History may show that Mick Jagger is more comfortable making it rather than retreading it, but he did leave his mark on the Kelly armour. The initials MJ are still visible in the body-suit displayed at The Queanbeyan City Library. In the meantime, Tony Richardson made a break from the colony by fleeing for the charms of India, where he subsequently spent time in a locked room after having his tea spiked with acid. It had been a hell of a journey from the silver swizzle stick. Mick Jagger’s Ned Kelly headpiece, meanwhile, has since been stolen…

Many thanks to Ian Jones for his invaluable assistance with this article.

Comments

  1. Seán

    I was in Queanbeyan Hospital for an operation on my left thumb together with a young man from Bungendore who had the fingers on his left hand sewn back on after he’d dared his sister to chop them off.
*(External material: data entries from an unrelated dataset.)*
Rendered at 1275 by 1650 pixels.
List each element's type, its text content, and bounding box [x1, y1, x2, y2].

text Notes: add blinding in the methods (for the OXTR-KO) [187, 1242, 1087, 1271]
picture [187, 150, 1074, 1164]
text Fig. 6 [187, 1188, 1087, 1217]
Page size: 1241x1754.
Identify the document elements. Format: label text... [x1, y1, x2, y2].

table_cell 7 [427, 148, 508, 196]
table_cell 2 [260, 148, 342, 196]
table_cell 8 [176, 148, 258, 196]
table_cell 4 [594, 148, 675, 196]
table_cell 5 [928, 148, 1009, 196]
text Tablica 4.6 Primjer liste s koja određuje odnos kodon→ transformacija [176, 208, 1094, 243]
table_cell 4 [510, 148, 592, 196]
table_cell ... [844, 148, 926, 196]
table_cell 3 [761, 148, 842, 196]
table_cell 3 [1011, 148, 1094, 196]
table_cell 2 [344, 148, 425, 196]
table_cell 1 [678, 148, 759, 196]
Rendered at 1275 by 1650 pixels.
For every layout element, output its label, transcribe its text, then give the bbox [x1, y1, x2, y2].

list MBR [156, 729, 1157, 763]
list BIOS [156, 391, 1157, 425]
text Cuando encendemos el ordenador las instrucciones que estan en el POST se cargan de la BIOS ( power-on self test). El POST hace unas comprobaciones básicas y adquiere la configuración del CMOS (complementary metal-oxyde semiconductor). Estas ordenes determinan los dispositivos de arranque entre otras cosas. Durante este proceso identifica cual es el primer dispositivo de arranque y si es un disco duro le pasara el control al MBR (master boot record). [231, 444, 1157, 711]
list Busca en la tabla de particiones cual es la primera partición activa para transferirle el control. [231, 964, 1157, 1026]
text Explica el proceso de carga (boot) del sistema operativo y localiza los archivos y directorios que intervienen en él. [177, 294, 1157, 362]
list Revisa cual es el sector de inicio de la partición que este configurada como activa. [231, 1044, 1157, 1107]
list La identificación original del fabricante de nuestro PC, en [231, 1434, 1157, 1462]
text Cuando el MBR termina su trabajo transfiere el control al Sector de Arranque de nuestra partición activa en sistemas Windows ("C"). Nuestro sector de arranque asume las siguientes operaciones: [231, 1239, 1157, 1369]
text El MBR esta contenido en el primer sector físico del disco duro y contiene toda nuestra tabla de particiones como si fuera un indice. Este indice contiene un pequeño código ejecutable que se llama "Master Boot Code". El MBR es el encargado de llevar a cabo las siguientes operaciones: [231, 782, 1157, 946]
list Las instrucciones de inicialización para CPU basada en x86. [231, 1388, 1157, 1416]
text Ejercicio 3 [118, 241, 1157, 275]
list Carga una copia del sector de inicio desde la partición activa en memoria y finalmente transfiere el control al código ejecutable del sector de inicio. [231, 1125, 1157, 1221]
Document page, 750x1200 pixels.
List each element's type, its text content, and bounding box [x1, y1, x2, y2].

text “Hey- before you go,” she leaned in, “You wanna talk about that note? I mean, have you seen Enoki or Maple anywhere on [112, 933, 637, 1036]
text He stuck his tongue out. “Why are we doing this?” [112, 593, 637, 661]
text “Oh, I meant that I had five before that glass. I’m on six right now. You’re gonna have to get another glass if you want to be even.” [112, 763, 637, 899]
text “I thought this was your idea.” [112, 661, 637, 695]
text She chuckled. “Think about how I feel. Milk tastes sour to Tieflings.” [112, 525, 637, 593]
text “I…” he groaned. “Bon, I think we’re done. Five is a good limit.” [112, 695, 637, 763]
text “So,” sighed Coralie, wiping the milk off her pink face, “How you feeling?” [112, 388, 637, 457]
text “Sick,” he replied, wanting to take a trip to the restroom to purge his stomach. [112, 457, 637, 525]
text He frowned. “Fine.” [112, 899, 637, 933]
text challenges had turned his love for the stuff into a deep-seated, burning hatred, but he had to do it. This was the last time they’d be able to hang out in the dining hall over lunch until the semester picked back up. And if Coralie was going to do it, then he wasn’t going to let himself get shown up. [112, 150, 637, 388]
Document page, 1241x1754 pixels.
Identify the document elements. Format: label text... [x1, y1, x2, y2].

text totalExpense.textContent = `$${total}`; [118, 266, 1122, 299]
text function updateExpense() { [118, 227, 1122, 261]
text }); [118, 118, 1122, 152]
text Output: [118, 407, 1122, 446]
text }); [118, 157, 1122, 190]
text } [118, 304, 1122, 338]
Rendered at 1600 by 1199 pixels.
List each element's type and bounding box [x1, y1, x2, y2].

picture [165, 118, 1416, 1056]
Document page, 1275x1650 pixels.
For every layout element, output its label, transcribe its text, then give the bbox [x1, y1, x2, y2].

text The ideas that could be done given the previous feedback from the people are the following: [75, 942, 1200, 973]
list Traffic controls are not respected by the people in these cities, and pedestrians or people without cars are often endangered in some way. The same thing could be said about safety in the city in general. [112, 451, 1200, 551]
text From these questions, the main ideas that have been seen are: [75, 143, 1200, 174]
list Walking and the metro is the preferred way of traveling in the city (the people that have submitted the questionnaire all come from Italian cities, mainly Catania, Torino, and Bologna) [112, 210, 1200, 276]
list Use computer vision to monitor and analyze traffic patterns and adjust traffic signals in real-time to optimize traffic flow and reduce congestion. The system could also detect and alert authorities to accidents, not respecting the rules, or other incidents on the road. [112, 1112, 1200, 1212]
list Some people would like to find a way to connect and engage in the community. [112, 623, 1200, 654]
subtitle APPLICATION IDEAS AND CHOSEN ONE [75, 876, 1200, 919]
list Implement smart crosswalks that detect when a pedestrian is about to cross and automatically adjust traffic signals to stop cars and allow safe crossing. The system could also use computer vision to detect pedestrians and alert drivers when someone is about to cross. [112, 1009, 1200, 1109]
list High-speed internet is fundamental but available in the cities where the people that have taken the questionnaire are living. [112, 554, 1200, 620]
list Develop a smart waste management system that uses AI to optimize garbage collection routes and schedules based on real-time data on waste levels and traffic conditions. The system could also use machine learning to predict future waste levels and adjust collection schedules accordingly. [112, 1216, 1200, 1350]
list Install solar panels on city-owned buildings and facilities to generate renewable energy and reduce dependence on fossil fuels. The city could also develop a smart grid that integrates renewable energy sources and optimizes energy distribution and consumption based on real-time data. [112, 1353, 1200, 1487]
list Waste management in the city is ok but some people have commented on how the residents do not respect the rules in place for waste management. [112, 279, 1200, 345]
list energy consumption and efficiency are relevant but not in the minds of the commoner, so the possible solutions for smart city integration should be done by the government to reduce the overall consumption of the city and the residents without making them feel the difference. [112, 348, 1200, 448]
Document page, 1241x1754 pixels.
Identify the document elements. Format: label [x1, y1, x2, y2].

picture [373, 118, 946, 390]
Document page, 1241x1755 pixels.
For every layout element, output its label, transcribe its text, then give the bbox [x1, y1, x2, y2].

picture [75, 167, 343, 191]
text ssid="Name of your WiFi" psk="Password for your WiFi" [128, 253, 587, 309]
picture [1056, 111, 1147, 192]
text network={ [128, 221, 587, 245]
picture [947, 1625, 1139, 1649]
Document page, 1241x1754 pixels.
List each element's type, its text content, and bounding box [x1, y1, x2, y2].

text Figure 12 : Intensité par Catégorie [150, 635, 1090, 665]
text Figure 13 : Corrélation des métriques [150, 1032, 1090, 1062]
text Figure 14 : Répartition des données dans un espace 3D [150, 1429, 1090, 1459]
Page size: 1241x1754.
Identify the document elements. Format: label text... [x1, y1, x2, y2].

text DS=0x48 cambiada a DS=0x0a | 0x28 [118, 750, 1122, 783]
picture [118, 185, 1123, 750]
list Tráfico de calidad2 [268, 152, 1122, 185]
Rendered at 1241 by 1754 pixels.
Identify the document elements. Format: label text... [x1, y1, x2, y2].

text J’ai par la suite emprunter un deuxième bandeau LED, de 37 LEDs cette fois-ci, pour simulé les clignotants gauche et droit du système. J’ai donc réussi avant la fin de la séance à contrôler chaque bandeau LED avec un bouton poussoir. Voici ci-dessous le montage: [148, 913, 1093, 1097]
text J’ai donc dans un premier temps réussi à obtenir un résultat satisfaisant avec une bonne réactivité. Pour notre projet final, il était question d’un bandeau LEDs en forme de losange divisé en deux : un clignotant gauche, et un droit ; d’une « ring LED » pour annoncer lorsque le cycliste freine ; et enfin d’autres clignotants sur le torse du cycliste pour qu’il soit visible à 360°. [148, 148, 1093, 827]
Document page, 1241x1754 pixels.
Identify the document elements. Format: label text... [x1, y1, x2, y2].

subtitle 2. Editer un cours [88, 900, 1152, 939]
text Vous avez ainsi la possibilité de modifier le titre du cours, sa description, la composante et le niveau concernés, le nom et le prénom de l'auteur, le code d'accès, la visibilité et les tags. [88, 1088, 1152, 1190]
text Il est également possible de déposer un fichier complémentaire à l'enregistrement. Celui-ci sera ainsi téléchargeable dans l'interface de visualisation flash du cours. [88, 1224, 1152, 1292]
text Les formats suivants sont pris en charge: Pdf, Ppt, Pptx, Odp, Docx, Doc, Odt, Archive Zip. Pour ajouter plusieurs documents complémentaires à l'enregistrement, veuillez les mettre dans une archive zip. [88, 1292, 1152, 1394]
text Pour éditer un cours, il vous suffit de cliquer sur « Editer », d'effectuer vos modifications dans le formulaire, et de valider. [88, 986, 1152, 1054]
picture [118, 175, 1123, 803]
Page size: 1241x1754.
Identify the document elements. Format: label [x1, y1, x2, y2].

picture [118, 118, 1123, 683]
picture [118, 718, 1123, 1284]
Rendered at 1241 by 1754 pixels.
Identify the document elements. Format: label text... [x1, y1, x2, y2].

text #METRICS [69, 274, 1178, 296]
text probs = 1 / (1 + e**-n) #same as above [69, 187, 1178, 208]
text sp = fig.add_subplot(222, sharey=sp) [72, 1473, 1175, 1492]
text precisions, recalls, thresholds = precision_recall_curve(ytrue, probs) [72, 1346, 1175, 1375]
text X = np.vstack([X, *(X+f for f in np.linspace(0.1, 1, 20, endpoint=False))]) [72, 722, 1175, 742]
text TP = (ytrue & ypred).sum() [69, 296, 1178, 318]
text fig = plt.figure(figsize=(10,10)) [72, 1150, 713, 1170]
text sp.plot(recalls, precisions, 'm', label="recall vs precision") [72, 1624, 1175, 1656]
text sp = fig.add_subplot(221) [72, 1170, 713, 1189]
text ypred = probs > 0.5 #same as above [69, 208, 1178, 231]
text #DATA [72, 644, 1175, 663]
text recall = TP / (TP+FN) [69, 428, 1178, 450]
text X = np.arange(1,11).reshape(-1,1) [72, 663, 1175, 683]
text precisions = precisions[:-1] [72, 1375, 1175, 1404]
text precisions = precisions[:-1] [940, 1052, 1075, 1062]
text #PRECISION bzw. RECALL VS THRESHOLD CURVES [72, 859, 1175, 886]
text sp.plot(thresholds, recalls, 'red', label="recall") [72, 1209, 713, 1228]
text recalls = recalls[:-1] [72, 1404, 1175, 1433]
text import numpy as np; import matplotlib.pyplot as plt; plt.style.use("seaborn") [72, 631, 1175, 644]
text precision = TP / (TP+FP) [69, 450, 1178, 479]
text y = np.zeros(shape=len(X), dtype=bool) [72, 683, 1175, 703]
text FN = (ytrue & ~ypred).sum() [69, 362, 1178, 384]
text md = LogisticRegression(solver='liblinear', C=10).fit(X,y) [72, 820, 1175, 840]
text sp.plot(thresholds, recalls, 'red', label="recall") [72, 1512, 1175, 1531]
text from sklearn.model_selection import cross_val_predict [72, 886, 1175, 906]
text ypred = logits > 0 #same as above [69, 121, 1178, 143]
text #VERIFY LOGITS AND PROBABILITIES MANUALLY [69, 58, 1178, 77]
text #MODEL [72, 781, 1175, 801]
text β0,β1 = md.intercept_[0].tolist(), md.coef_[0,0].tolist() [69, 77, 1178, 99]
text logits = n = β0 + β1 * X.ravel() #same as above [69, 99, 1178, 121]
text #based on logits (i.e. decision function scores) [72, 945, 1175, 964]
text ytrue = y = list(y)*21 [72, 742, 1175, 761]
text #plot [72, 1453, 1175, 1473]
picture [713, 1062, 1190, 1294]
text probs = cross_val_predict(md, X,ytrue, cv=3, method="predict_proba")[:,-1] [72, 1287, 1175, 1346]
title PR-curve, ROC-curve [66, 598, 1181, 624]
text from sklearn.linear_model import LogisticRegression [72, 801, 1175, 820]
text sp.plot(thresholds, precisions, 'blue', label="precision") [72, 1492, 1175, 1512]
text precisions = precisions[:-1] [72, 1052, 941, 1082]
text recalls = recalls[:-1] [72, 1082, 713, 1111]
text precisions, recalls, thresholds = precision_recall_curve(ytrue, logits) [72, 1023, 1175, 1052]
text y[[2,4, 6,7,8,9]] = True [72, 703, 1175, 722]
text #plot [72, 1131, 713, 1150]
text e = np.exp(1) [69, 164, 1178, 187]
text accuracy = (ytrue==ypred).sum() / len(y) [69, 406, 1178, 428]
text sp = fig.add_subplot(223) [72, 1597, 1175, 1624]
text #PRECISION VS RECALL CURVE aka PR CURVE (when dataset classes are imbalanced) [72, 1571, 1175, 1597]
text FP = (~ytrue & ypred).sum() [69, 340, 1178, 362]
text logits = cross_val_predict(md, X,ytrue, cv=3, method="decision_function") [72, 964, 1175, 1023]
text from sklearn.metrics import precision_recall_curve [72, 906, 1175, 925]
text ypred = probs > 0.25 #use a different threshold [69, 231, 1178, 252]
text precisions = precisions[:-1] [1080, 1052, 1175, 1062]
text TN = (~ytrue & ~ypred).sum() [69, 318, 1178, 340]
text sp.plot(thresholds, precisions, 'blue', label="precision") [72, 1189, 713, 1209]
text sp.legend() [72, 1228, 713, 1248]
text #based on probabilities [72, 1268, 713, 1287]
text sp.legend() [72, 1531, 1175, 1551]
We both wore red dressing gowns with left hands bandaged and were known as The Two Musketeer.
    One day Nurse Leslie, who we called “Legslie” came in very excited and said that she had found our third Musketeer. She took us down to Emergency and there was Mick Jagger with his left hand wrapped in a bloody bandage after the gun had backfired during filming at Bungendore.
    Unfortunately we didn’t get to adopt him as our third Musketeer as he was going off, demanding “the best surgeon in Australia” and left soon afterwards to go to Canberra Hospital.
    My brief encounter with the man himself.